A young Pujara watches Ashok Mankad at a coaching camp in Rajkot
“I was determined not just to stage a comeback or prove my ability but also to help India win,” Pujara said after the two-Test series against the Kiwis. Niggling questions about his fitness remain. Through much of his double ton against the Aussies, he was hobbling from a bad knee. “He needs to guard against complacency and fitness to have a long career,” says cricket writer Ayaz Memon.
There’s not been much scope for complacency yet. It was amid fin de siecle gloom that Pujara was drafted in for the England return tour. Eight back-to-back Test losses overseas was a debacle that hastened the end of Dravid and Laxman’s careers. Their exit yanked the curtains down on the unbroken glory years of the Fab Four—the weight of the moment seemed to accentuate a never-before fragility in the batting line-up. In such flux and uncertainty, there was no room for failure. Pujara’s response: a masterly 206 not out in the first Test in Ahmedabad and an even better, watchful 135 on a treacherous Mumbai wicket, a lone sentinel against the venomous guile of Panesar and Swann, in the second Test.
He seems a lot like Dravid and Laxman as a person too—affable, yet very private. “When he was with IPL’s Kolkata Knight Riders, it was mandatory to go to parties. But the team management acceded to his request, allowed him to stay in his room. He prefers simple food, preferably Gujarati, and doesn’t even drink colas,” says uncle Bipin. A religious person, he never misses his daily puja and meditation. A devotee of guru Hariprasadji Maharaj, he makes it a point to visit him whenever he is in Rajkot. It perhaps helped anchor him when he lost his mother to cancer in 2005. “My mom always wanted to see me play for India.
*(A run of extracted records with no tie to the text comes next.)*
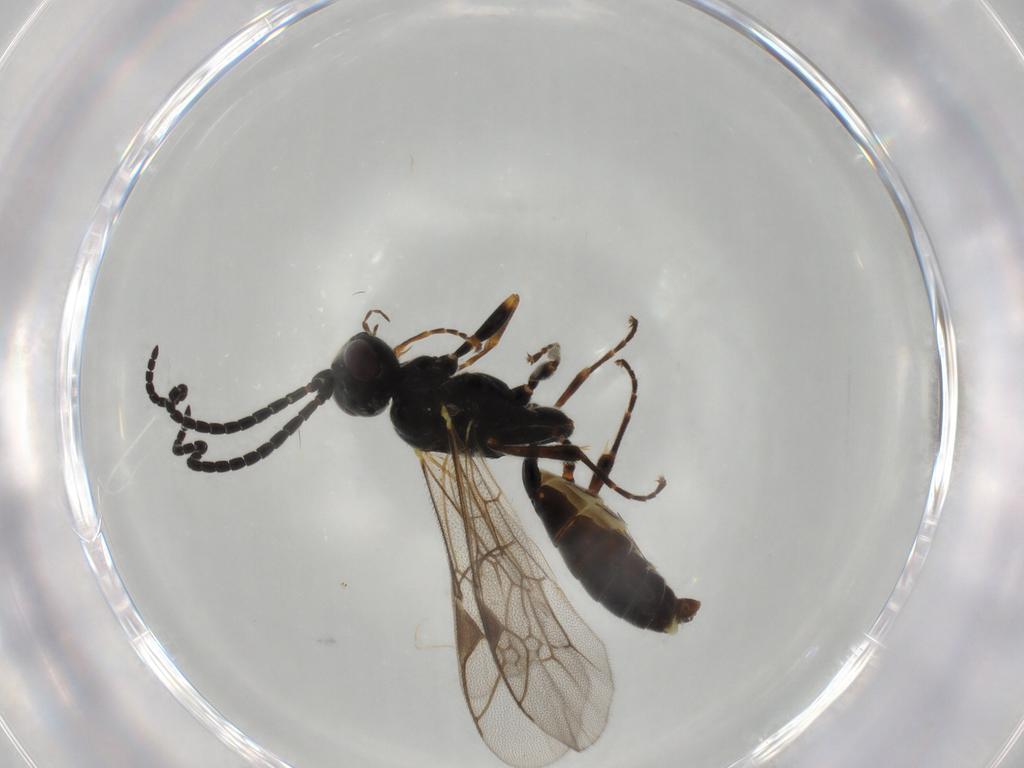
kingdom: Animalia
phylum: Arthropoda
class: Insecta
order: Hymenoptera
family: Ichneumonidae
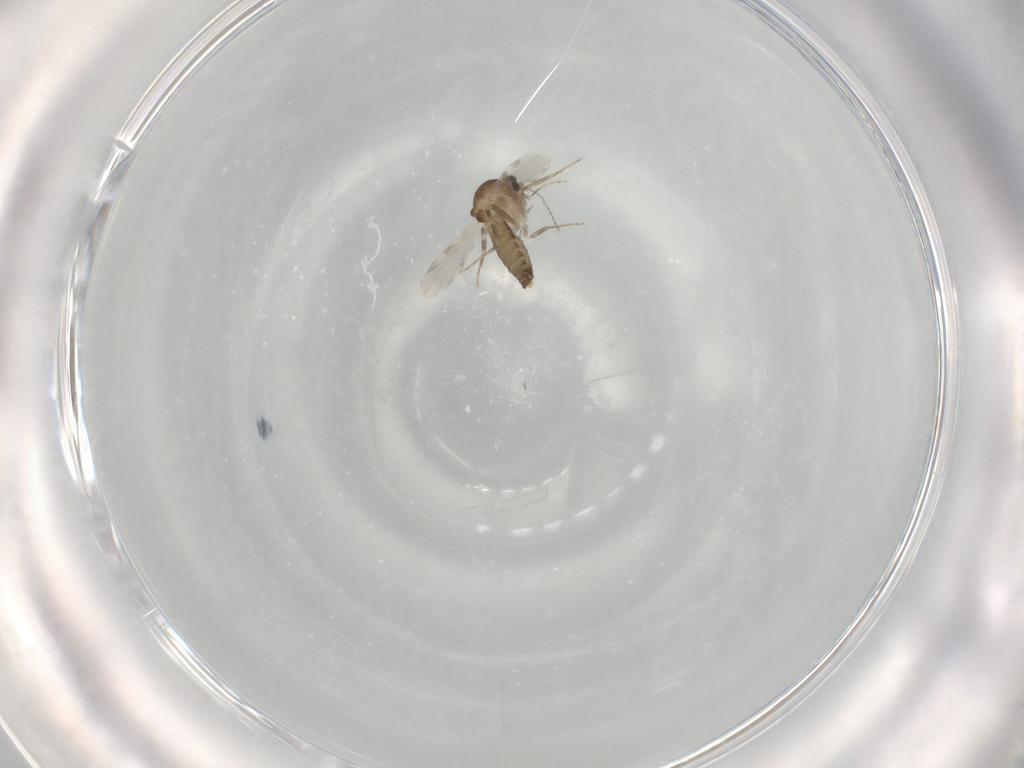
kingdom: Animalia
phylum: Arthropoda
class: Insecta
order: Diptera
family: Ceratopogonidae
She made me promise I would fulfil her wish. She’d have been delighted to see me in India colours,” says Pujara. This winter, he married a girl his family chose for him. “No, it wasn’t a love affair,” says wife Puja Pabari, an MBA in retail marketing. “It was purely an arranged thing. We didn’t know each other till our families met and decided.”
Unsurprisingly, Pujara was disciplined in school, and is set on getting a graduate degree. “He was a bright student, intelligent, with a sharp memory. And despite cricket, fairly punctual,” remembers his school principal, Swati Pandya. All the traits you want in a No. 3: most of all, the guarantee that he’ll be there. His friends say his fondest wish is to triumph against bowlers overseas. Bradman in England, 1930, appears like a beacon.